Roll damping is an input parameter for the second-generation intact stability criteria and is also a key factor for predicting large roll motions and capsizing in waves, accurately estimating roll damping is still a challenging task with large roll motion. In order to provide a reliable method for predicting roll damping, this paper uses the unsteady RANS equations combined with the VOF method. A numerical method for simulating harmonic forced roll motion with different forward speeds is established by using overset grid approach. The accuracy of the method is verified by existing experimental data, and the influences of rudder and bilge keels are studied by varied forward speeds, roll amplitudes and roll periods. The results show that the rudder and bilge keels contribute noticeably to roll damping with higher speed and larger roll amplitude, and the bilge keel interacts with free surface leads to the error increasing between the simulation and experiment.

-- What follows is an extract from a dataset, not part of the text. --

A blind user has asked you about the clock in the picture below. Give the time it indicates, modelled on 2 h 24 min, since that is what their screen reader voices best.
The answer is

A ship may occur extreme roll motion in severe waves and winds condition, thus leading to large amplitude roll motion. Large roll angles and accelerations can cause significant crew inefficiency and reduce the stability of the hull, or leading to capsizing. A sufficient roll damping moment prevents the dynamic loss of stability, and roll damping is also fundamental in case of the majority of failure modes addressed by Second Generation Intact Stability Criteria, thus the accurate prediction of roll damping of ships is particularly important.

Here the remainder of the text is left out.